## Exercise goal
Each line of the data below from the one holding "MLST schemes at once." to the one holding "## Quick Start", inclusive, is to be reproduced exactly; no other line belongs in the answer.

━━ Records supplied

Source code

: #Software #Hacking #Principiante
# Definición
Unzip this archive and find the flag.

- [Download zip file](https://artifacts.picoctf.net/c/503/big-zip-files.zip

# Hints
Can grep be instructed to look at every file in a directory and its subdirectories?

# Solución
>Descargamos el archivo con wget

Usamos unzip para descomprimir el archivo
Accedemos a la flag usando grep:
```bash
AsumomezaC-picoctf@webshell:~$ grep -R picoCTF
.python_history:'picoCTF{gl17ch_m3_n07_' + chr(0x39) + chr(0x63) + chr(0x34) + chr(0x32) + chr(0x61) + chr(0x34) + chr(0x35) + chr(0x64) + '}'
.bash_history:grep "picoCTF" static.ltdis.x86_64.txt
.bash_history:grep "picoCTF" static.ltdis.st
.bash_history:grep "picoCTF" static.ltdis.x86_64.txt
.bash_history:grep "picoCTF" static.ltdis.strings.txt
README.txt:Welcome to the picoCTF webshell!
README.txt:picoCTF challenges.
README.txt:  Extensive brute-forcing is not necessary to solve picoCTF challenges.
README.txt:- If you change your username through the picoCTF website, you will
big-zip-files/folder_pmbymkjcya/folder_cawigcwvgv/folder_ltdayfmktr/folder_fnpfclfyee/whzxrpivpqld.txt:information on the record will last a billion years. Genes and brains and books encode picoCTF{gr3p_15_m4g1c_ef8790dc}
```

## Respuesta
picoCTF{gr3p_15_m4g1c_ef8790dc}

━━━━
━━ Records supplied

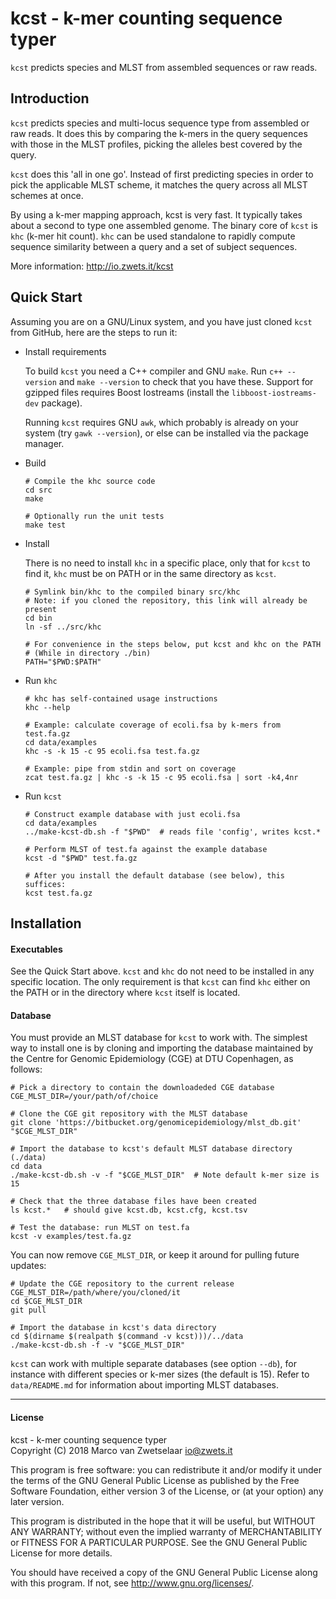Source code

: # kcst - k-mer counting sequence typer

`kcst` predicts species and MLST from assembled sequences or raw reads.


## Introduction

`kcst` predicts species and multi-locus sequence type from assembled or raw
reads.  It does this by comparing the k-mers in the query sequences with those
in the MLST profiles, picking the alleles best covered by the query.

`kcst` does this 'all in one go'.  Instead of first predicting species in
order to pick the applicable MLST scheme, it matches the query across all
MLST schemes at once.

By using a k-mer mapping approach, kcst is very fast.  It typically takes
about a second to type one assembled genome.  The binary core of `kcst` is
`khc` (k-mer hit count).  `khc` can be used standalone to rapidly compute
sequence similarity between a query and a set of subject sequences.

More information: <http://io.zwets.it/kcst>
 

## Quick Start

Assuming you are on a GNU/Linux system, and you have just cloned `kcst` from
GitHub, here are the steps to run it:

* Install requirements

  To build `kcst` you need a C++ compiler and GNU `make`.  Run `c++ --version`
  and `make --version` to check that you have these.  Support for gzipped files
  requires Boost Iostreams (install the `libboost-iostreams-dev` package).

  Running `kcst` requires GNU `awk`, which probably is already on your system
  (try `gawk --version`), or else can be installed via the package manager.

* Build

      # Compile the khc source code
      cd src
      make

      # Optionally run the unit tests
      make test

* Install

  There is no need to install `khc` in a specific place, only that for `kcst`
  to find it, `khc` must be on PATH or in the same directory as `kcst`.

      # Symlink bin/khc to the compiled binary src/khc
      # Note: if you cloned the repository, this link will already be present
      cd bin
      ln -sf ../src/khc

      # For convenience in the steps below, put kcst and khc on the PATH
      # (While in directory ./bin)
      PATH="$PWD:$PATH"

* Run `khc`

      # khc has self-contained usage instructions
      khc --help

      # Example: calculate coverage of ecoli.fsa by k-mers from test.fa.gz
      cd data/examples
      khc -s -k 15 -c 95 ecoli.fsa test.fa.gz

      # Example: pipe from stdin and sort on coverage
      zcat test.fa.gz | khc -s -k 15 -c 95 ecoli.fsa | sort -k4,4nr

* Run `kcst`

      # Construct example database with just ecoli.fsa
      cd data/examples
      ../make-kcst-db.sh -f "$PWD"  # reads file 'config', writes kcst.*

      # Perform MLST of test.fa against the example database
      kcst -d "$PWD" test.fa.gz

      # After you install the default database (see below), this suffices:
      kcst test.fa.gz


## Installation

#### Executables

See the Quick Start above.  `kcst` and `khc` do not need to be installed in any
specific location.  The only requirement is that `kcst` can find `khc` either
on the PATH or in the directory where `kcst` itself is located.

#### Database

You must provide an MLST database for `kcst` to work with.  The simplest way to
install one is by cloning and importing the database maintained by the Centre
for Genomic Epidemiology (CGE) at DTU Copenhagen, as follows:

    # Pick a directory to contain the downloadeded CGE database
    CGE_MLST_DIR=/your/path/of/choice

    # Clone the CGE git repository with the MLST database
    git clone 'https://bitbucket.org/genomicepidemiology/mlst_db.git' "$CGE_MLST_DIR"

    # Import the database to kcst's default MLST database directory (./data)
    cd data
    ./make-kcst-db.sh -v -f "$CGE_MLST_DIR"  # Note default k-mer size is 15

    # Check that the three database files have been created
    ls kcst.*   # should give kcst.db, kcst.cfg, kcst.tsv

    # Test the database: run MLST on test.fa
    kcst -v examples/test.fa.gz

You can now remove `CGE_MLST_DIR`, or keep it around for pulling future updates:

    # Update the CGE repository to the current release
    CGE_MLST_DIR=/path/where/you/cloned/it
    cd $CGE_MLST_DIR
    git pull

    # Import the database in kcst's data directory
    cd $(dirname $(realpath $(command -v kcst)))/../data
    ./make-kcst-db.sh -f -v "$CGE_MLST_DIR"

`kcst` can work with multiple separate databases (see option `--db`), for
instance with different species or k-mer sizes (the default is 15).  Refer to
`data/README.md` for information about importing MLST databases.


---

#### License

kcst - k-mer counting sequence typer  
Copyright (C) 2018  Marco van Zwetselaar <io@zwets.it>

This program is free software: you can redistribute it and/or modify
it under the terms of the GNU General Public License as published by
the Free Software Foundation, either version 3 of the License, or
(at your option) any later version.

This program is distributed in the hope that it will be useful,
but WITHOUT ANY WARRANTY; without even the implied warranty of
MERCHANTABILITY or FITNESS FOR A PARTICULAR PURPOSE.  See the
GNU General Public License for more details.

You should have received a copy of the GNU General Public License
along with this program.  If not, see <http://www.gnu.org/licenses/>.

━━━━

## Response to this task
MLST schemes at once.

By using a k-mer mapping approach, kcst is very fast.  It typically takes
about a second to type one assembled genome.  The binary core of `kcst` is
`khc` (k-mer hit count).  `khc` can be used standalone to rapidly compute
sequence similarity between a query and a set of subject sequences.

More information: <http://io.zwets.it/kcst>
 

## Quick Start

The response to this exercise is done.